TASK OBJECTIVE
Please extract the records starting with the line containing "Is the value" and going on through the line containing "Which has a higher value, 20214 or 20174?", reproducing each line exactly and leaving the pictures out of your answer.

RECORDS FOR THIS TASK
'''

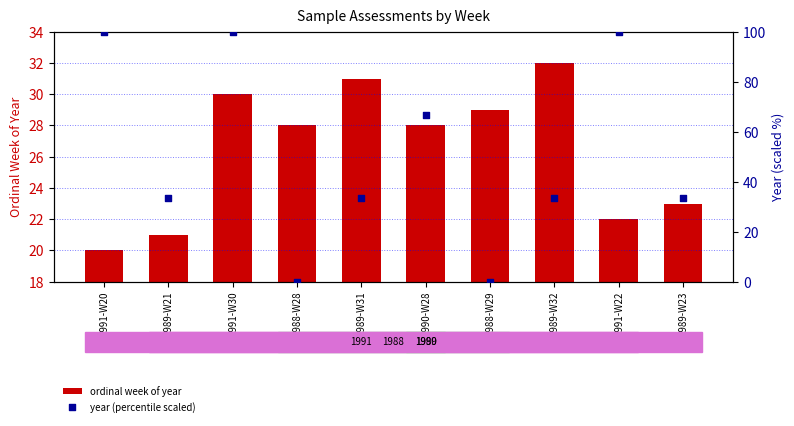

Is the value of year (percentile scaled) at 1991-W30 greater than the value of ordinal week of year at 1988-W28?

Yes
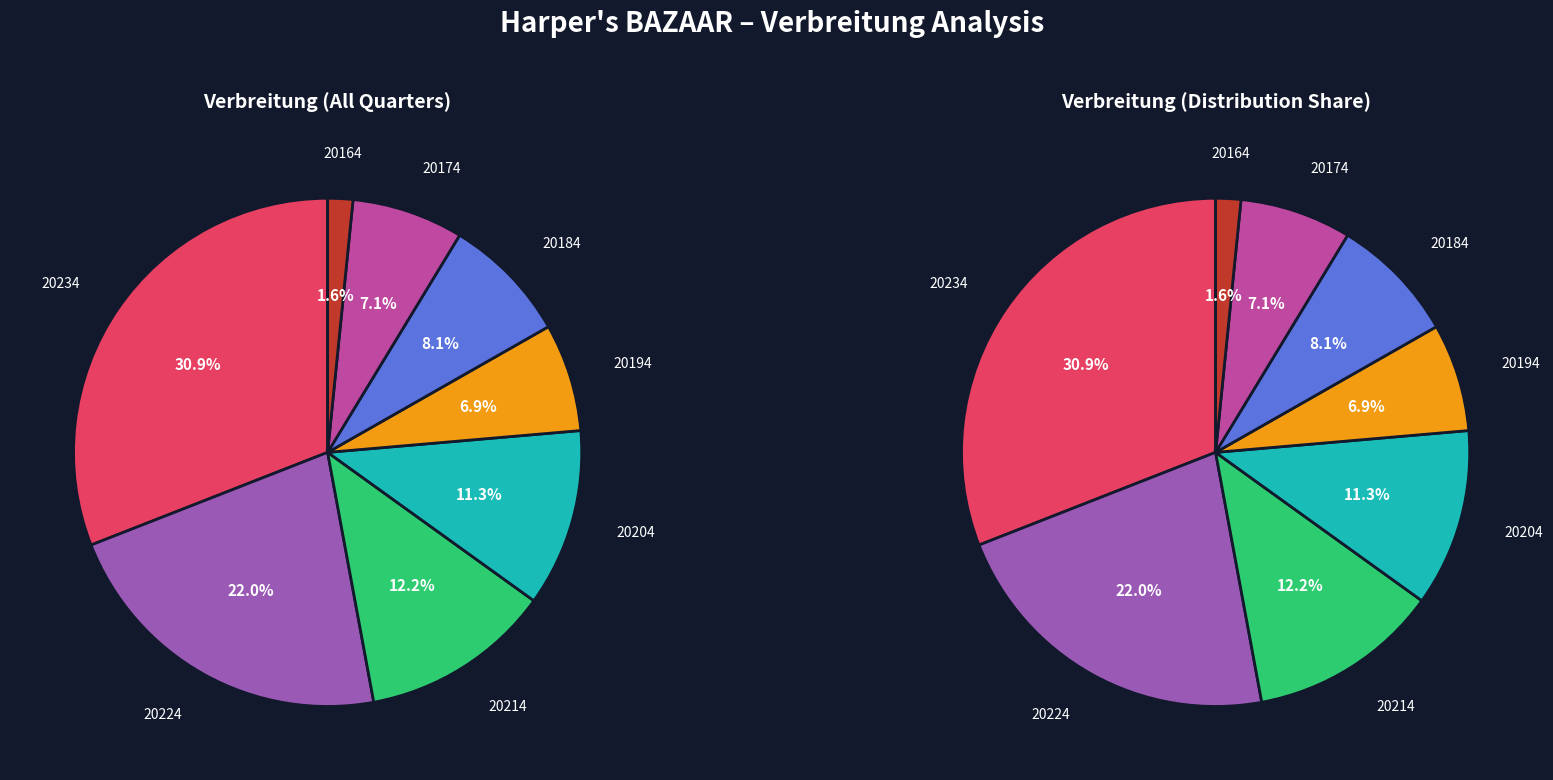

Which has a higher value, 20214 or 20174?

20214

'''
'''

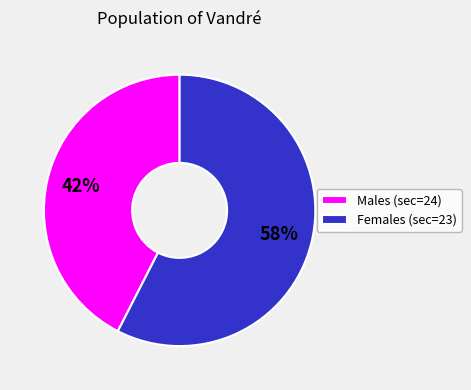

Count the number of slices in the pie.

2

'''

SOLUTION FOR THIS PROBLEM
Is the value of year (percentile scaled) at 1991-W30 greater than the value of ordinal week of year at 1988-W28?

Yes

Which has a higher value, 20214 or 20174?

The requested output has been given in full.